Exercise instructions = Write out the records word for word, starting with the line containing "True or false: Total" and continuing through to the end of the records, leaving out the pictures.

Supplied records =
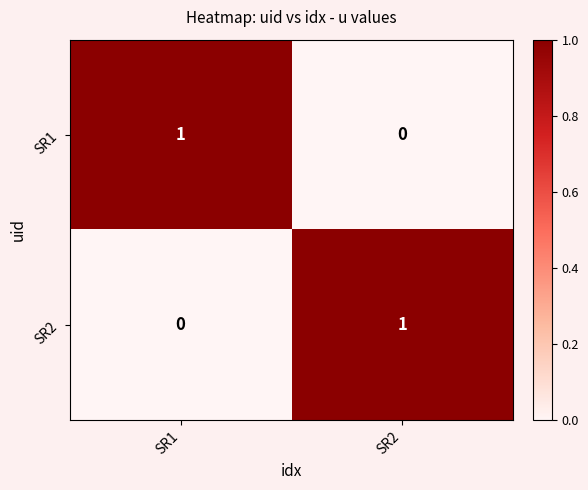

Count the number of data series in this chart.

2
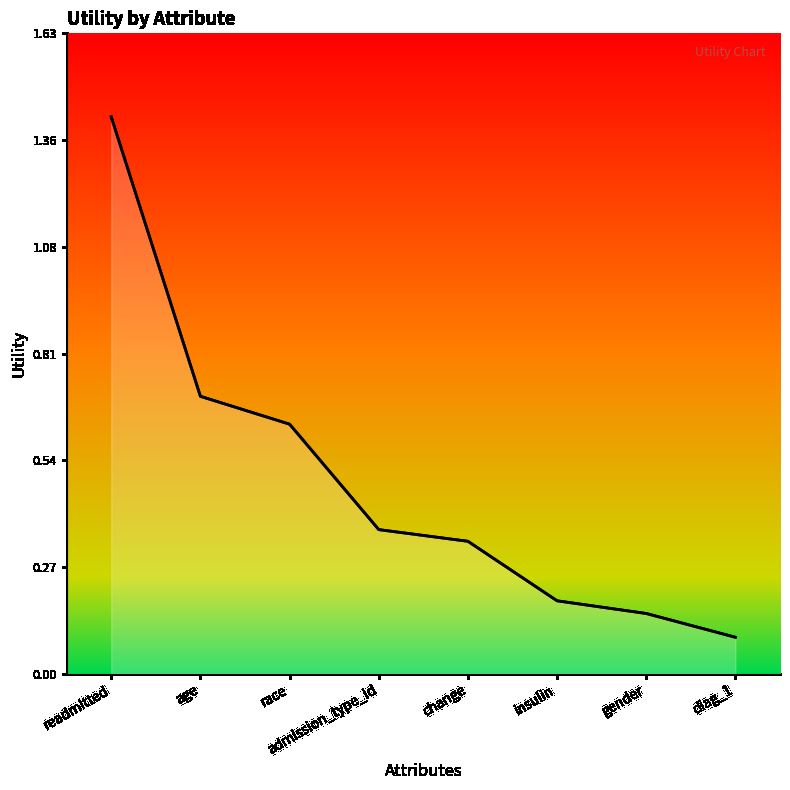

How many distinct data groups are displayed?

1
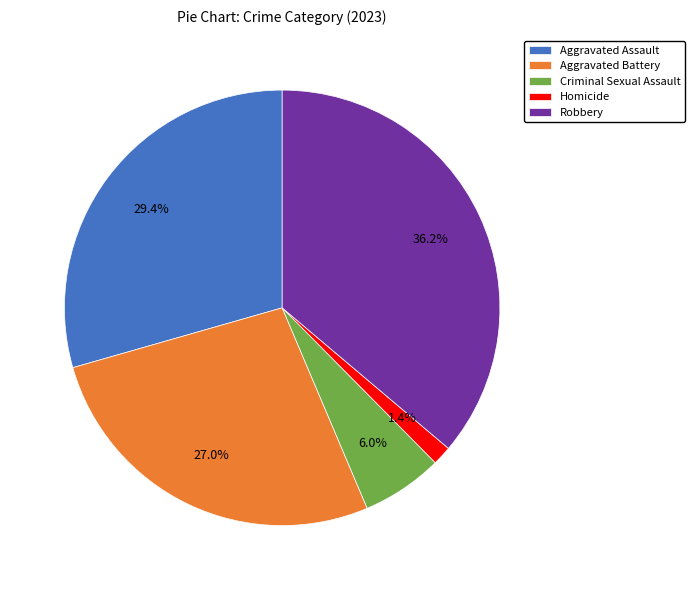

To the nearest percent, what percentage of the pie is Homicide?

1%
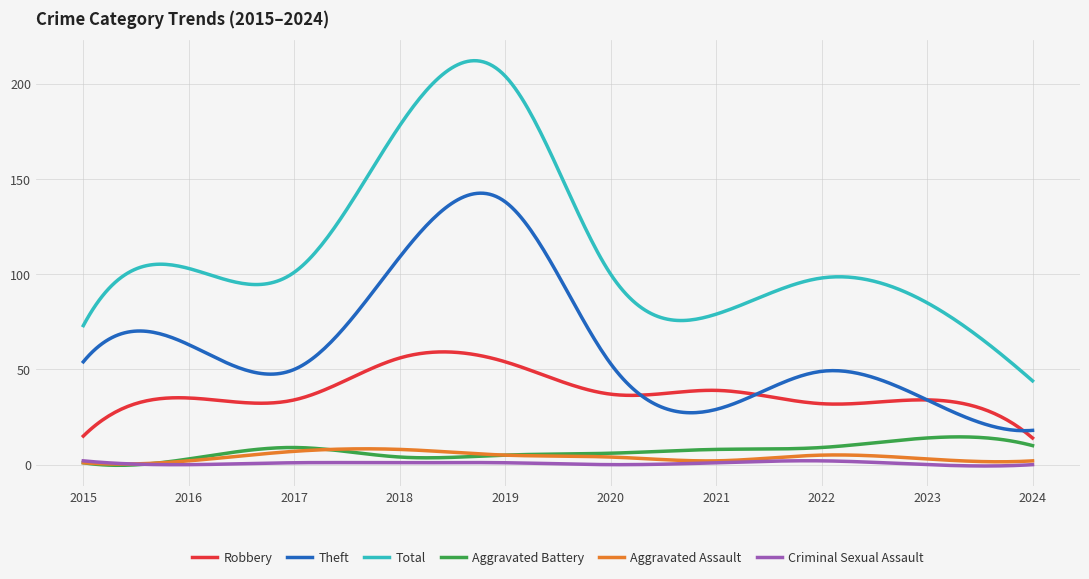

True or false: Total and Aggravated Assault intersect in this chart.

False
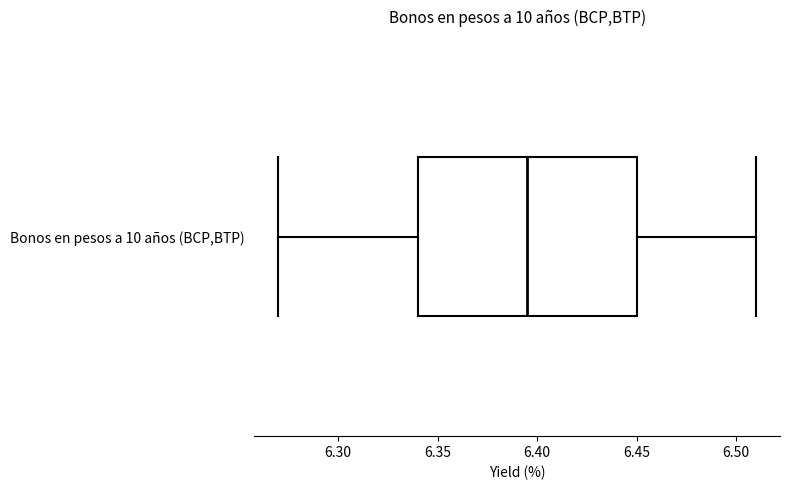

Where is the right edge of the box for Bonos en pesos a 10 años (BCP,BTP) on the x-axis? The values are not printed on the chart, so give them approximately, as read against the axis.

6.450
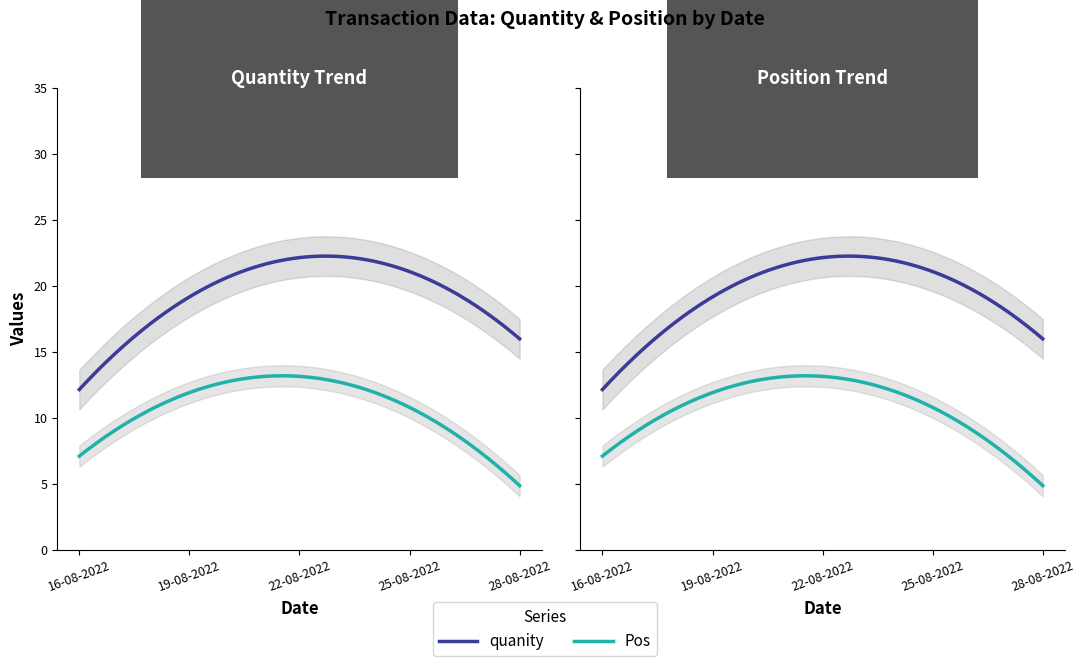

True or false: Pos has a value of 1.2 at 28-08-2022.

False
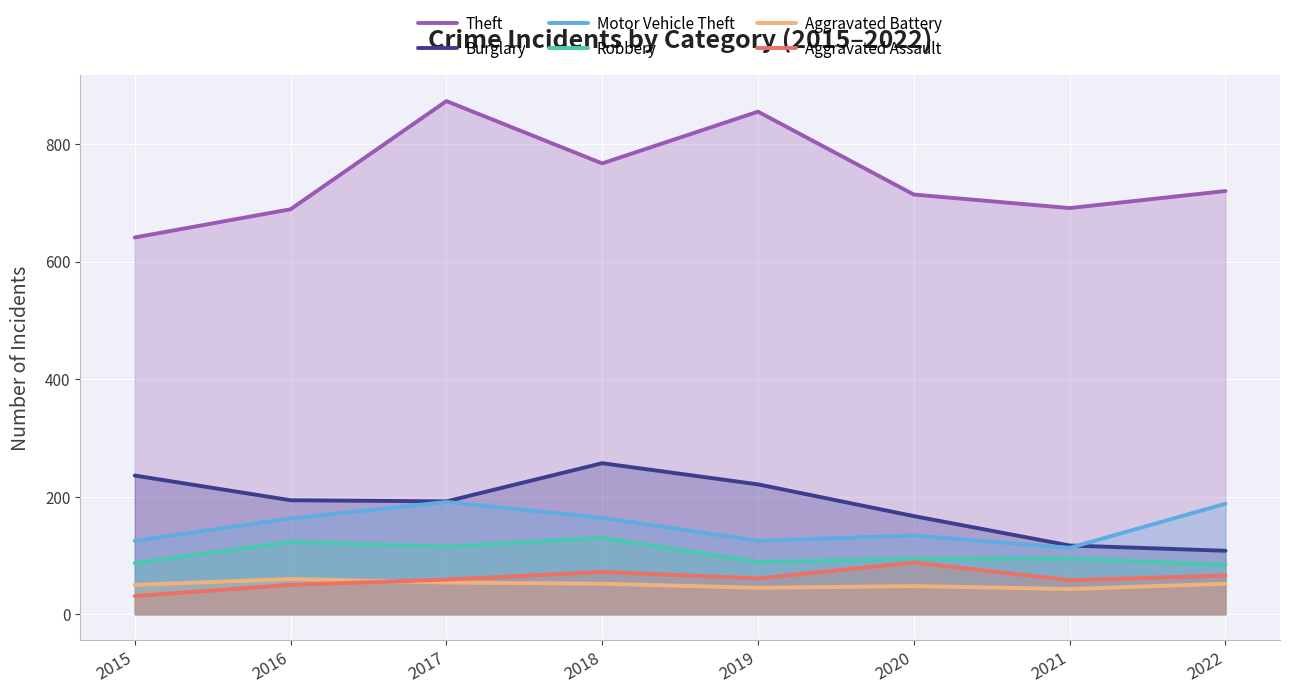

Reading left to right, list all the values displayed in this chart.

Theft: 641	689	873	767	855	714	691	720
Burglary: 236	194	192	257	221	167	117	108
Motor Vehicle Theft: 125	163	191	164	125	134	113	188
Robbery: 87	123	115	130	89	94	95	84
Aggravated Battery: 50	60	54	52	45	48	43	52
Aggravated Assault: 31	50	59	72	61	88	58	66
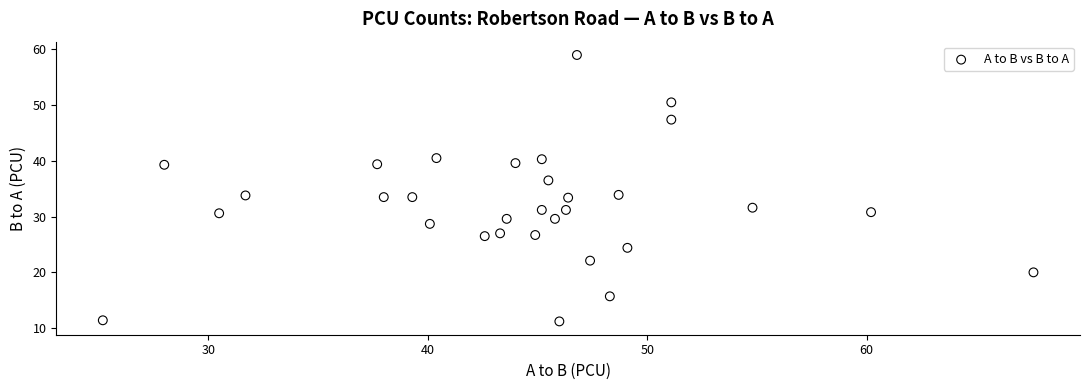

What is the range of Y values (max minus min)?

47.8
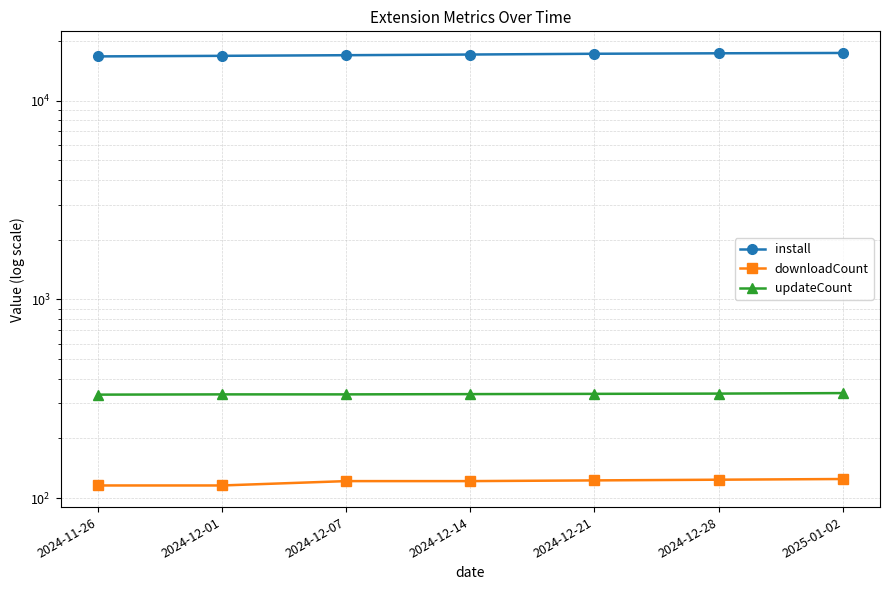

What is the value of the updateCount point at the 2nd from the left?

333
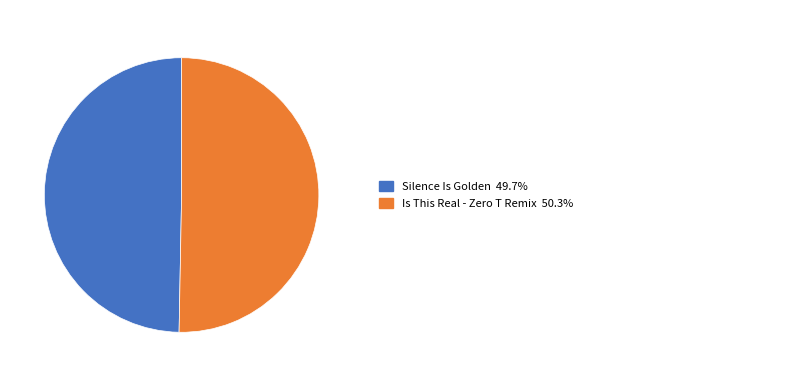

Does any single category account for the majority?

Yes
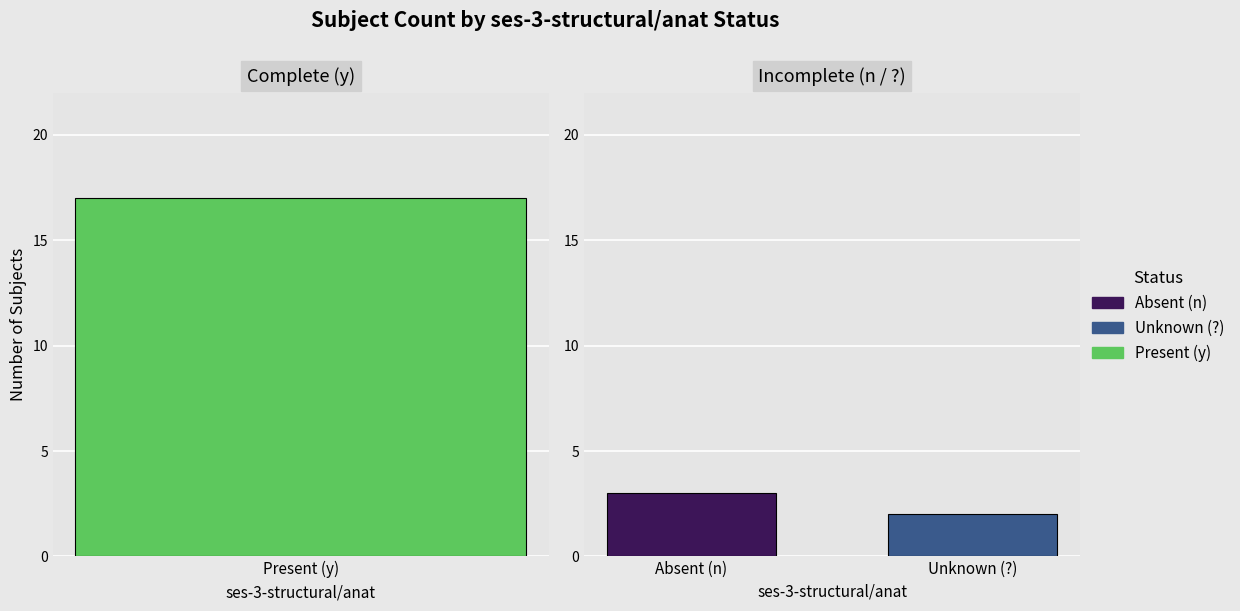

At which label is the value closest to 9?

n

Exercise answer =
True or false: Total and Aggravated Assault intersect in this chart.

False

Where is the right edge of the box for Bonos en pesos a 10 años (BCP,BTP) on the x-axis? The values are not printed on the chart, so give them approximately, as read against the axis.

6.450

True or false: Pos has a value of 1.2 at 28-08-2022.

False

Reading left to right, list all the values displayed in this chart.

Theft: 641	689	873	767	855	714	691	720
Burglary: 236	194	192	257	221	167	117	108
Motor Vehicle Theft: 125	163	191	164	125	134	113	188
Robbery: 87	123	115	130	89	94	95	84
Aggravated Battery: 50	60	54	52	45	48	43	52
Aggravated Assault: 31	50	59	72	61	88	58	66

What is the range of Y values (max minus min)?

47.8

What is the value of the updateCount point at the 2nd from the left?

333

Does any single category account for the majority?

Yes

At which label is the value closest to 9?

n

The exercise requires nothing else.